_Study material_
_ _ _

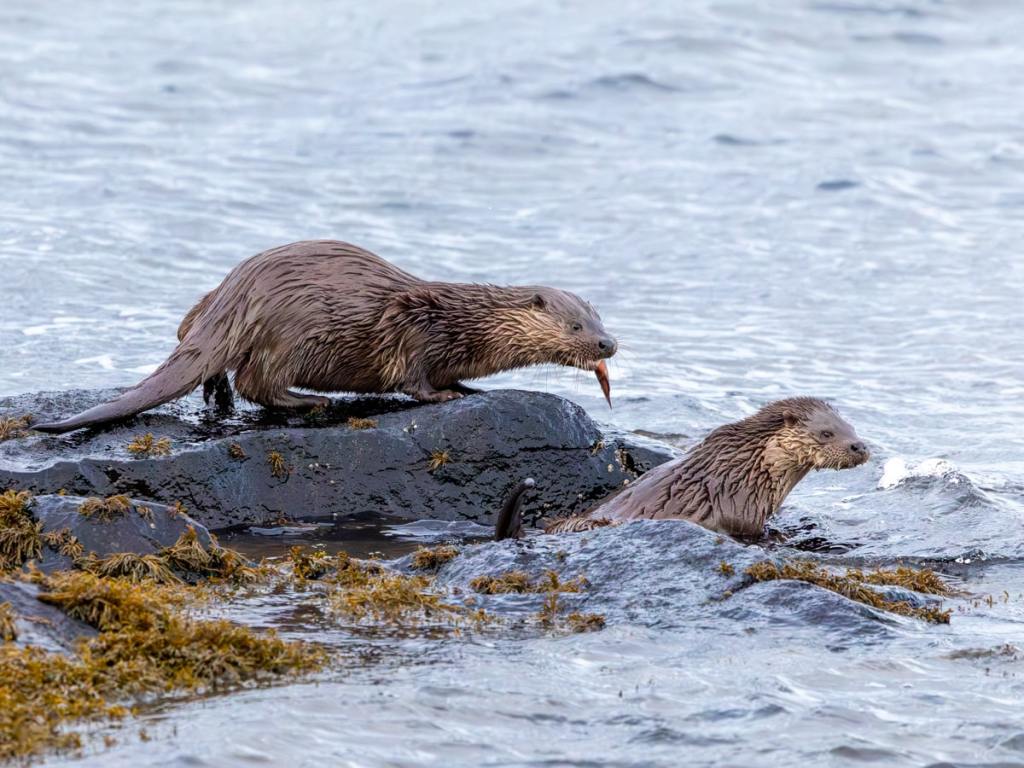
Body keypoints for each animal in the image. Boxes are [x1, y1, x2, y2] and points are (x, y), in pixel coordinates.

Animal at [35, 240, 616, 434]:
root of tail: (237, 294)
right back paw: (309, 401)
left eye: (601, 320)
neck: (466, 323)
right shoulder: (415, 325)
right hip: (291, 333)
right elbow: (413, 377)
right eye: (576, 326)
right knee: (258, 382)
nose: (608, 345)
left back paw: (216, 393)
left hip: (207, 305)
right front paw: (446, 395)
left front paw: (468, 387)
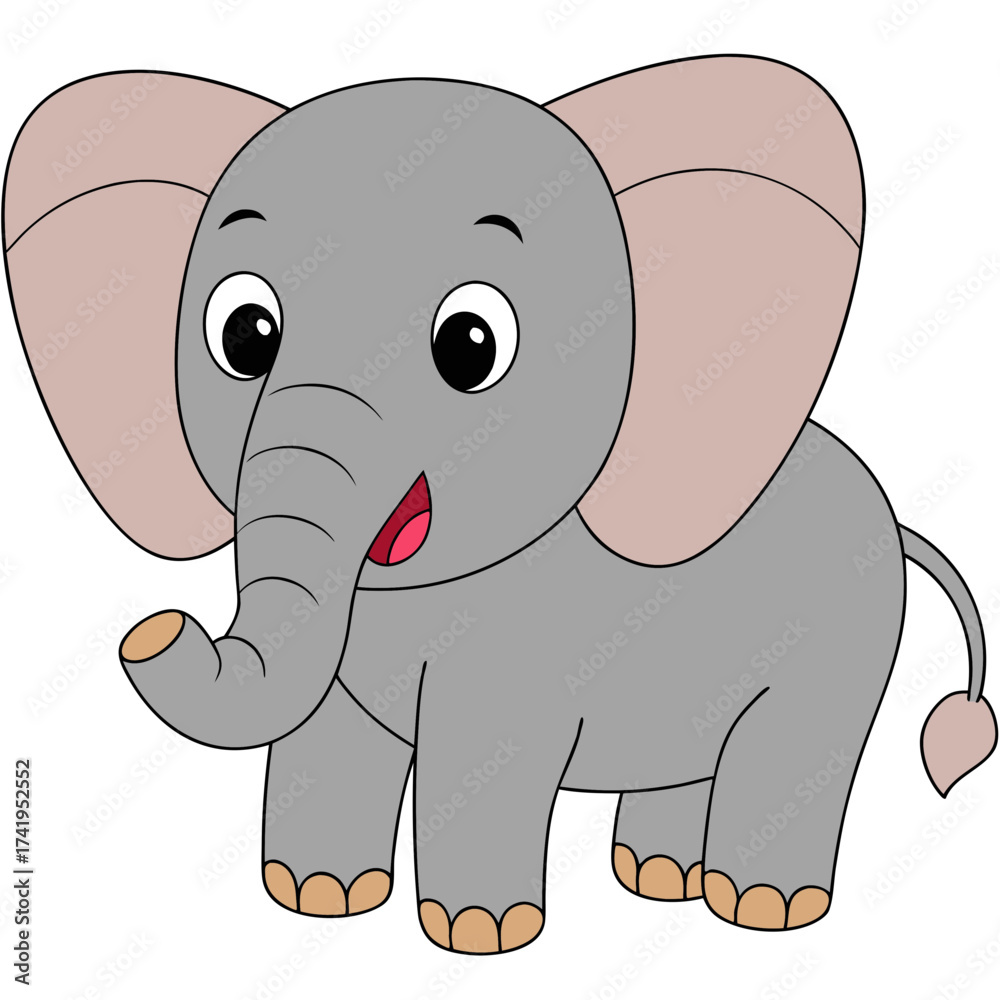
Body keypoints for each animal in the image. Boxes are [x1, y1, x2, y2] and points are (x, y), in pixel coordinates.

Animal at [5, 55, 997, 955]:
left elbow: (483, 754)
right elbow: (330, 736)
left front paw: (478, 936)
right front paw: (319, 899)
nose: (152, 631)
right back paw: (659, 880)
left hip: (846, 636)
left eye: (471, 345)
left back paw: (762, 909)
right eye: (243, 335)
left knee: (792, 749)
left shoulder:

_ _ _

_Prompt_
Reproduce the listing exactly. Leave its pictures out.

_Final answer_
Body keypoints for each animal in the image. Boxes are [x1, y1, x2, y2] and points are (x, y), in pixel coordinates.

Animal at [35, 240, 616, 434]:
root of tail: (237, 294)
right back paw: (309, 401)
left eye: (601, 320)
neck: (466, 323)
right shoulder: (415, 325)
right hip: (291, 333)
right elbow: (413, 377)
right eye: (576, 326)
right knee: (258, 382)
nose: (608, 345)
left back paw: (216, 393)
left hip: (207, 305)
right front paw: (446, 395)
left front paw: (468, 387)
Body keypoints for each animal in the image. Boxes are [x1, y1, x2, y2] and points are (x, y), in pixel coordinates.

Animal at [5, 55, 997, 955]:
left elbow: (483, 754)
right elbow: (330, 736)
left front paw: (478, 936)
right front paw: (319, 899)
nose: (152, 631)
right back paw: (659, 880)
left hip: (846, 636)
left eye: (471, 345)
left back paw: (762, 909)
right eye: (243, 335)
left knee: (792, 749)
left shoulder:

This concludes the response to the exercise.